Stored data >>
::::

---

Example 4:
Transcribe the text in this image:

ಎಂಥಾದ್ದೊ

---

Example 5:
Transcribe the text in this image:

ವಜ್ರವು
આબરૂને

::::

TASK DIRECTIONS >> An exact copy of every record is needed.

EXERCISE SOLUTION >>
---

Example 4:
Transcribe the text in this image:

ಎಂಥಾದ್ದೊ

---

Example 5:
Transcribe the text in this image:

ವಜ್ರವು
આબરૂને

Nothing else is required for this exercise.